Perceba que não estamos falando de um tipo de disfunção que pode significar escapar da realidade, como acreditar que a terra é plana, ou abusar em excesso de entorpecentes. Estou falando daquela loucura que talvez não seja loucura, e que só é vista como loucura, na normalidade banal da vida mundana.
A loucura criativa vem com perguntas como: e se eu começar aquele curso que sempre quis fazer? E se eu declamar minha poesia para esse grupo? E se eu dançar na roda de samba? E se eu conversar com essa pessoa que admiro muito? E se eu fizer uma exibição numa galeria? E se eu for nessa viagem? E se eu ouvir essa vozinha que fica me dizendo para seguir em frente com essa ideia?

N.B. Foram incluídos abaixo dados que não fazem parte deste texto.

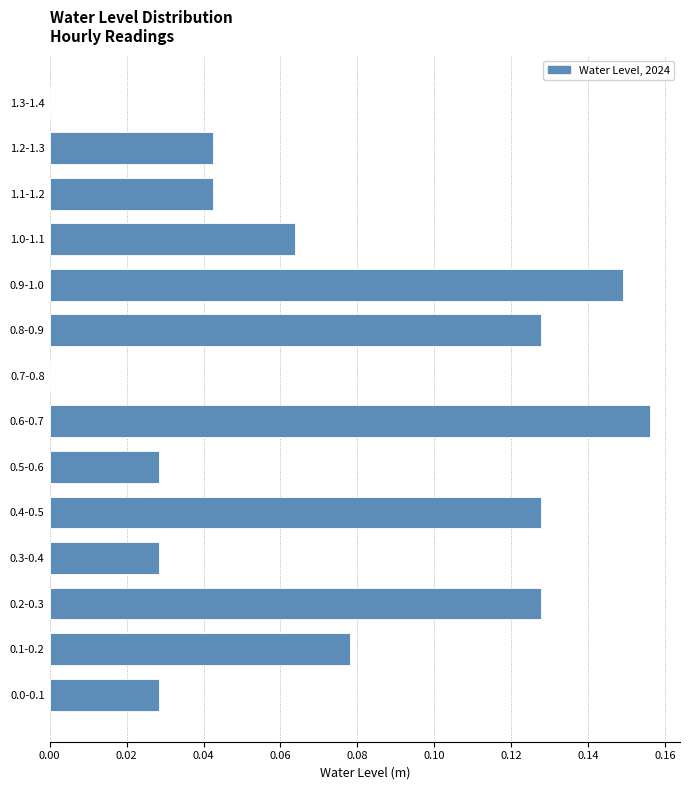

Which has a higher value, 0.3-0.4 or 1.0-1.1?

1.0-1.1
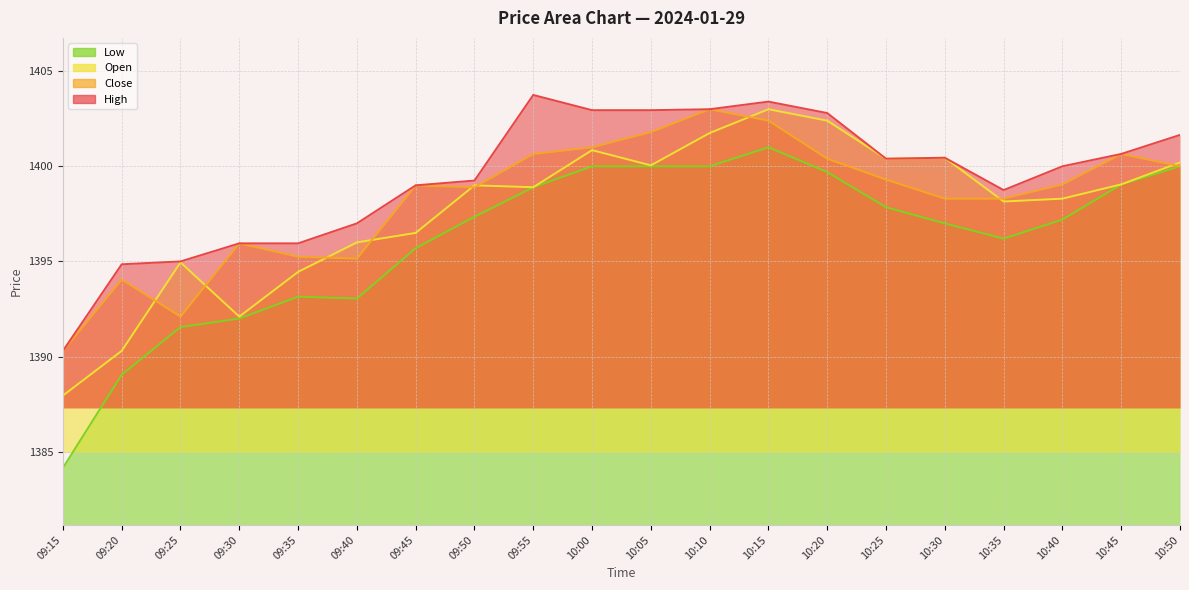

Reading right to left, what are all the values shown in this chart?

High: 10:50=1401.7	10:45=1400.7	10:40=1400.0	10:35=1398.8	10:30=1400.5	10:25=1400.4	10:20=1402.8	10:15=1403.4	10:10=1403.0	10:05=1403.0	10:00=1403.0	09:55=1403.8	09:50=1399.2	09:45=1399.0	09:40=1397.0	09:35=1396.0	09:30=1396.0	09:25=1395.0	09:20=1394.8	09:15=1390.3
Close: 10:50=1400.0	10:45=1400.7	10:40=1399.0	10:35=1398.3	10:30=1398.3	10:25=1399.3	10:20=1400.4	10:15=1402.4	10:10=1403.0	10:05=1401.8	10:00=1401.0	09:55=1400.7	09:50=1398.9	09:45=1399.0	09:40=1395.2	09:35=1395.2	09:30=1396.0	09:25=1392.1	09:20=1394.0	09:15=1390.3
Open: 10:50=1400.2	10:45=1399.0	10:40=1398.3	10:35=1398.2	10:30=1400.5	10:25=1400.4	10:20=1402.4	10:15=1403.0	10:10=1401.8	10:05=1400.0	10:00=1400.8	09:55=1398.9	09:50=1399.0	09:45=1396.5	09:40=1396.0	09:35=1394.5	09:30=1392.1	09:25=1395.0	09:20=1390.3	09:15=1388.0
Low: 10:50=1400.0	10:45=1399.0	10:40=1397.2	10:35=1396.2	10:30=1397.0	10:25=1397.8	10:20=1399.7	10:15=1401.0	10:10=1400.0	10:05=1400.0	10:00=1400.0	09:55=1398.9	09:50=1397.3	09:45=1395.7	09:40=1393.0	09:35=1393.2	09:30=1392.0	09:25=1391.5	09:20=1389.0	09:15=1384.2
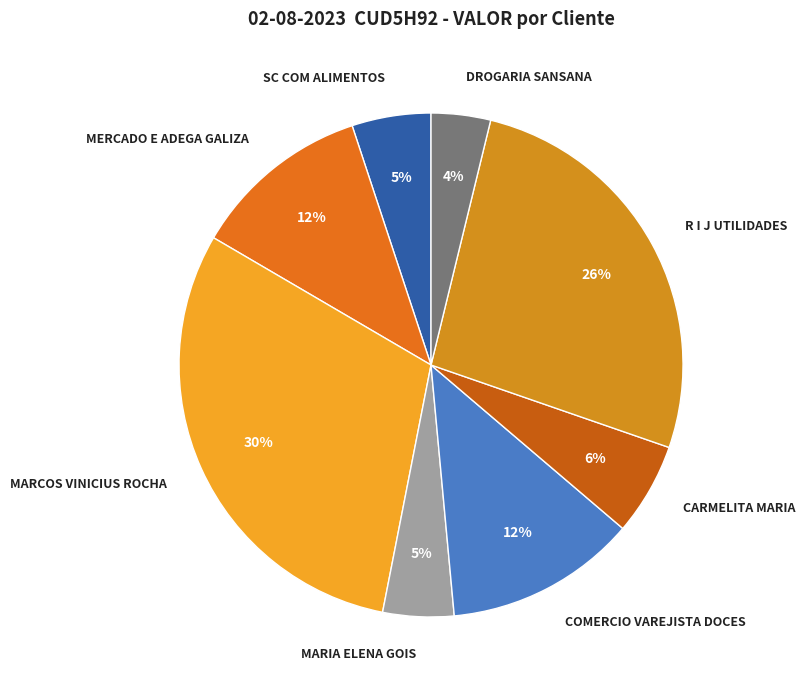

Which has a higher value, MERCADO E ADEGA GALIZA or SC COM ALIMENTOS?

MERCADO E ADEGA GALIZA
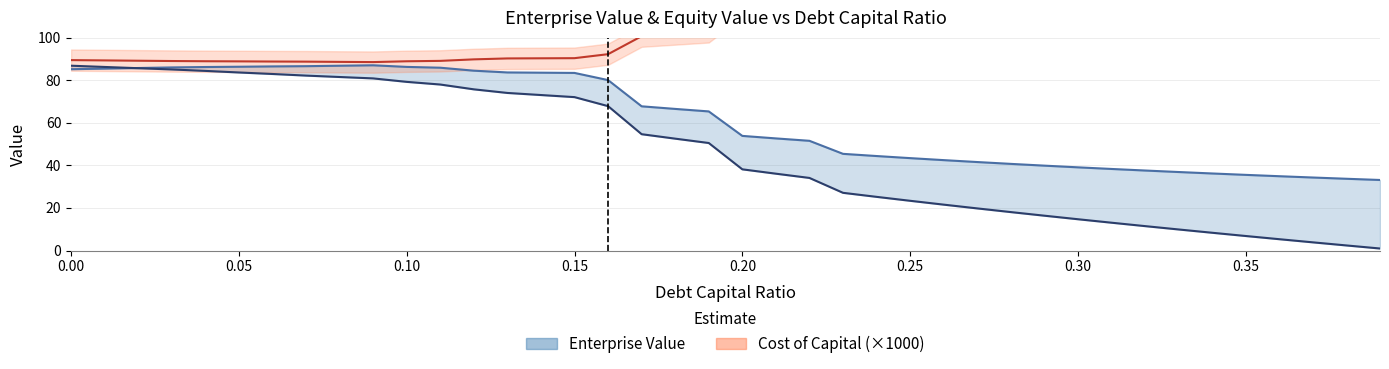

The enterprise_value series shows 34.3 at 0.37. True or false?

True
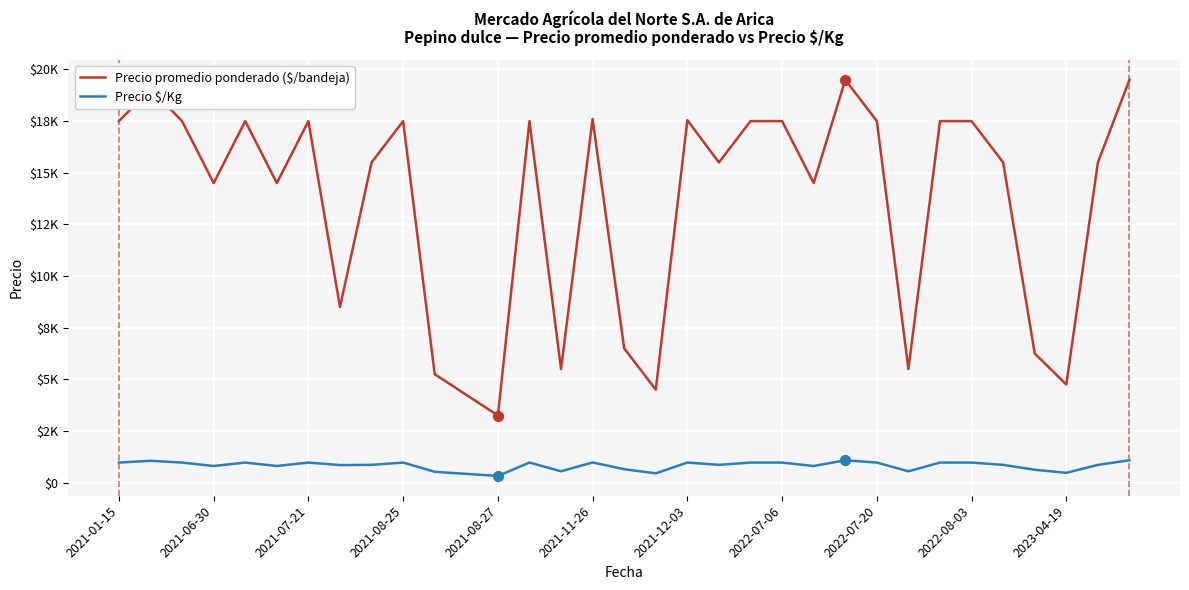

What are all the series names shown in the legend?

Precio promedio ponderado ($/bandeja), Precio $/Kg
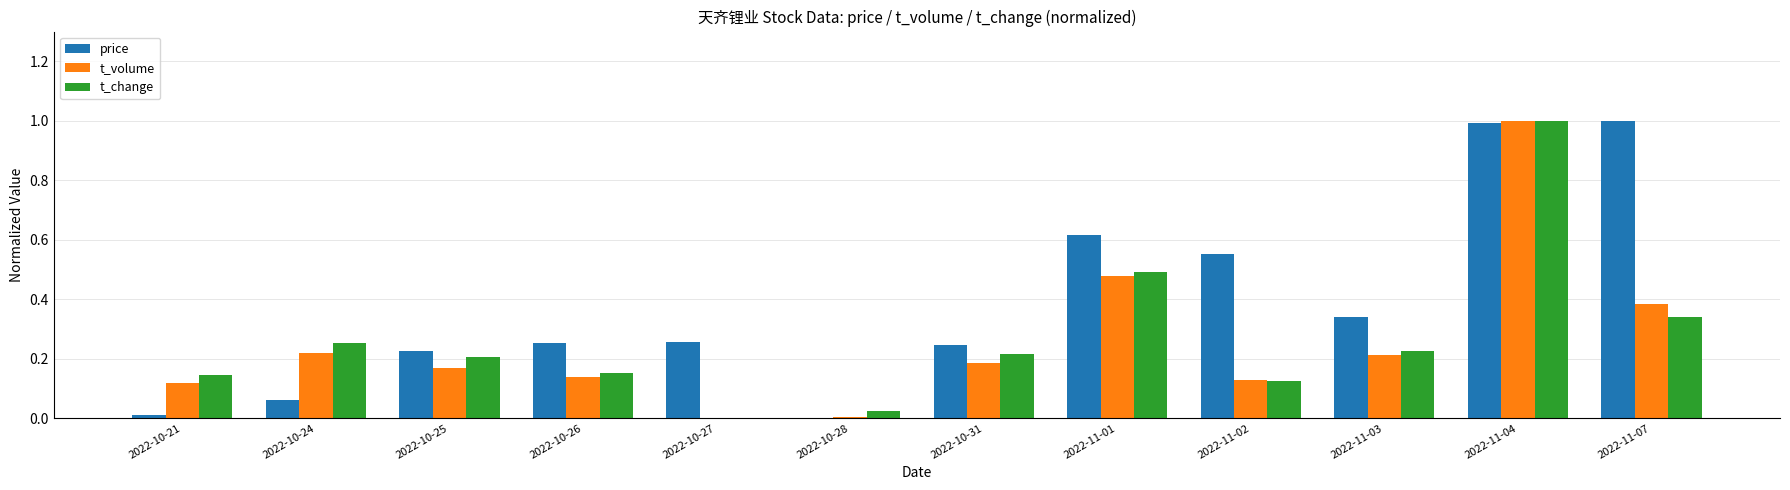

Count the number of categories in the chart.

12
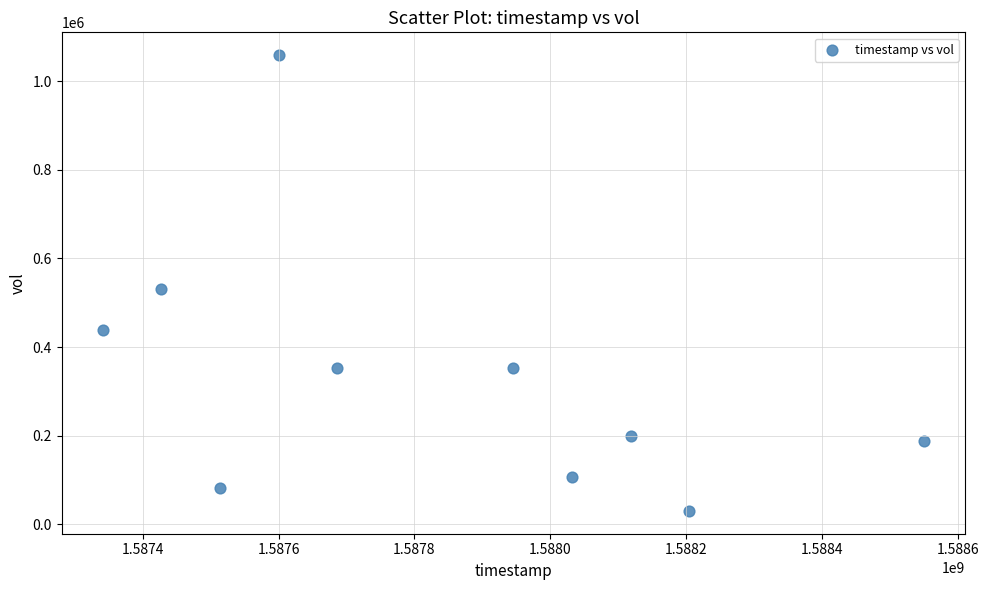

What is the average Y value?

333840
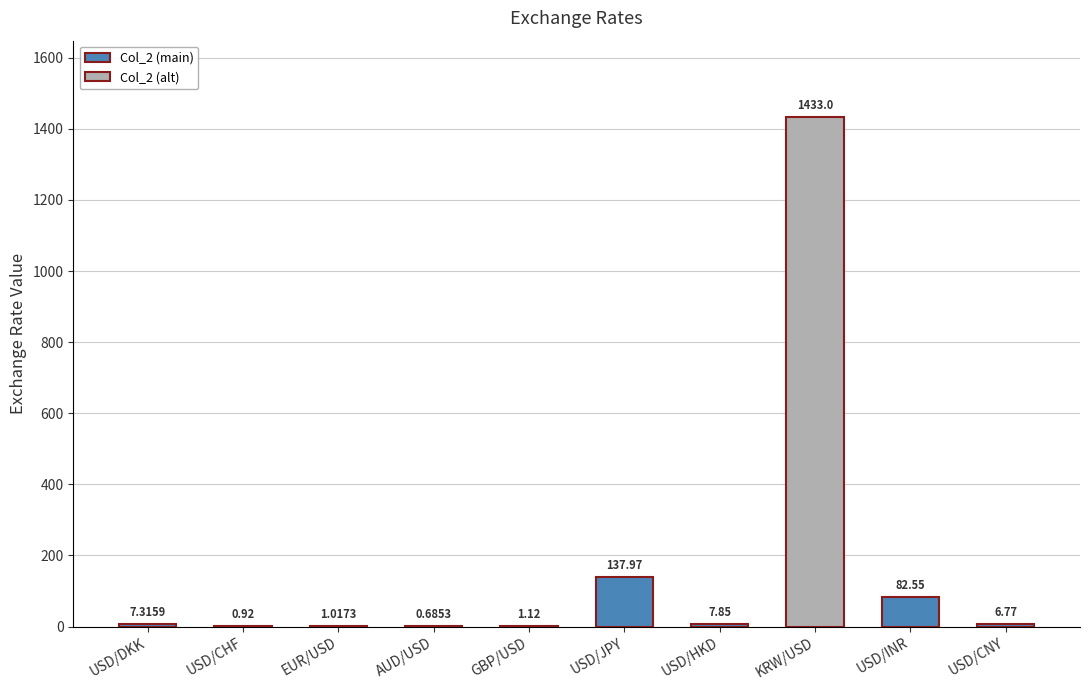

Which label corresponds to the largest value in the chart?

KRW/USD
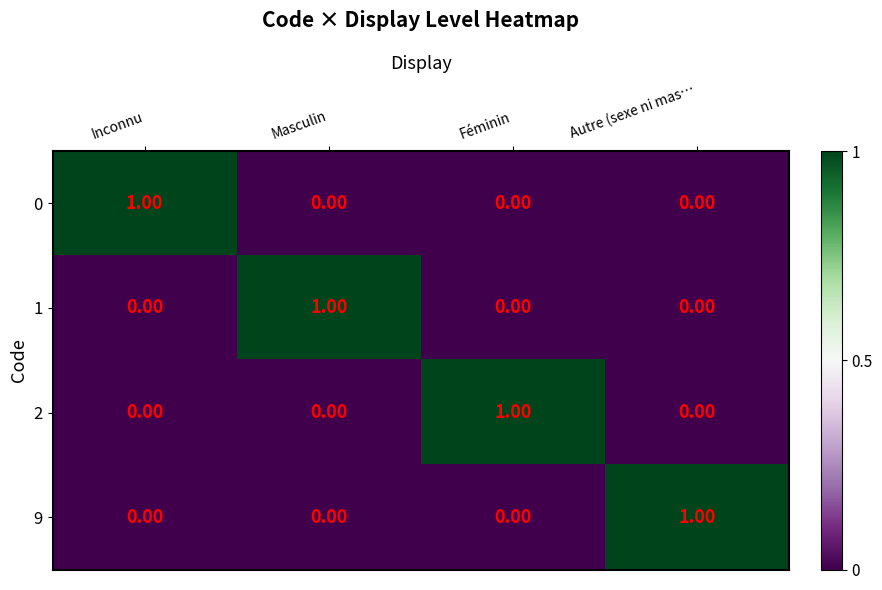

At how many categories does at least one series exceed 0?

4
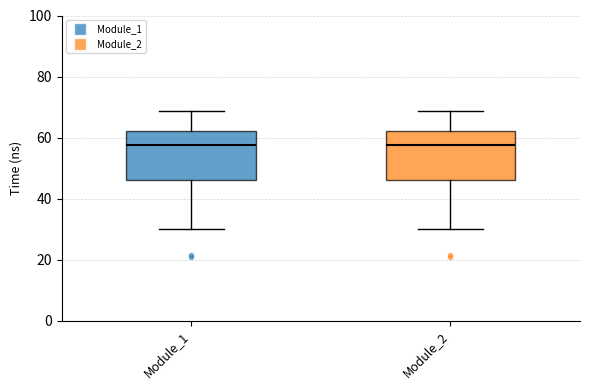

Reading left to right, transcribe this box plot: for each box, give where its median line is, the range the box spans, and where its two whiskers end, as read against the y-axis. The values are not printed on the chart, so give them approximately, as read against the axis.

Module_1: median 58, box 46 to 62, whiskers 30 to 68
Module_2: median 58, box 46 to 62, whiskers 30 to 68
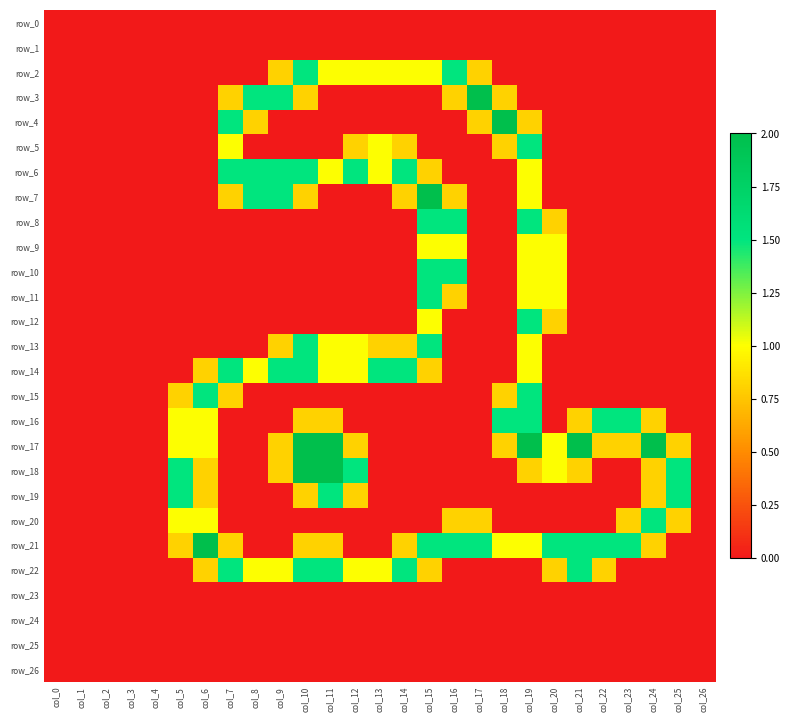

Which series has the largest total across all categories?

row_21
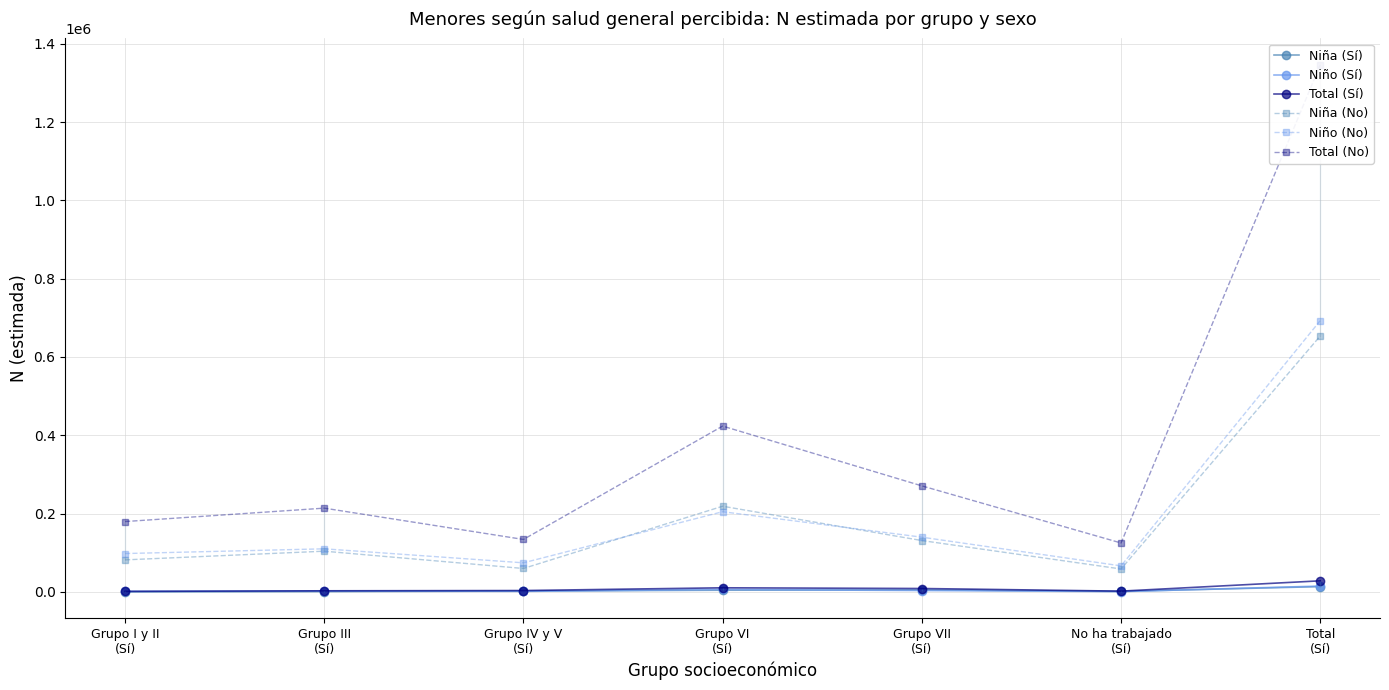

What is the sum of all Total (No) values?

2692482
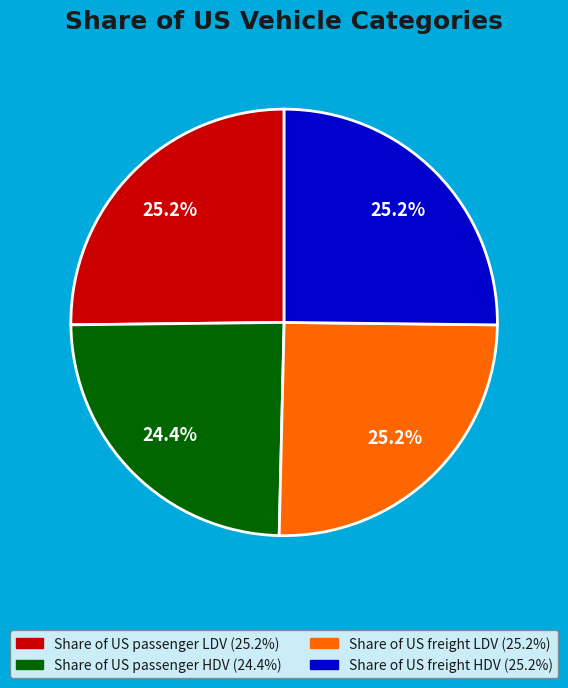

Which category has the smallest portion of the pie?

Share of US passenger HDV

É curioso como acabo voltando para a energia da Louca, a protagonista do meu primeiro livro. Talvez o arquétipo da Louca seja tão necessário num mundo que está constantemente nos espremendo em caixinhas do que é ser normal.
Por isso, trago um convite. E se você listar cinco coisas que você quer muito muito fazer, com o potencial de desbloquear seu fluxo criativo, mas que no fundo acha uma loucura? Lembre-se: não pode ser algo que te faça escapar da realidade, que te machuque, ou que invada a liberdade de outras pessoas.
Então, coloque suas meias amarelas, e encare essas loucuras, com os teus olhos de coruja. Talvez você acorde a qualquer dia estatelada numa calçada por aí…
Reunião ao ar livre com a artista, Richmond Park, Outubro de 2024.
De volta às palavras
As folhas das árvores lentamente vão deixando de ser verdes, adquirindo uma cor amarelada. Algumas se tornam alaranjadas, outras vermelho-bordo, e mesmo douradas. Foi no meu primeiro outono no hemisfério norte, há cinco anos, que o mistério das folhas que caem me inspirou a escrever o primeiro texto nesse estilo, que eu chamava, então, de Crônicas de Uma Mulher Selvagem. Talvez as folhas tenham um efeito sobre nós. Estava indo comprar pão num domingo pela manhã, caminhando entre elas, e senti a necessidade de voltar a me comunicar aqui.
– O segredo das folhas sopra um desejo criativo.
E eu penso, que bom, esse nosso reencontro.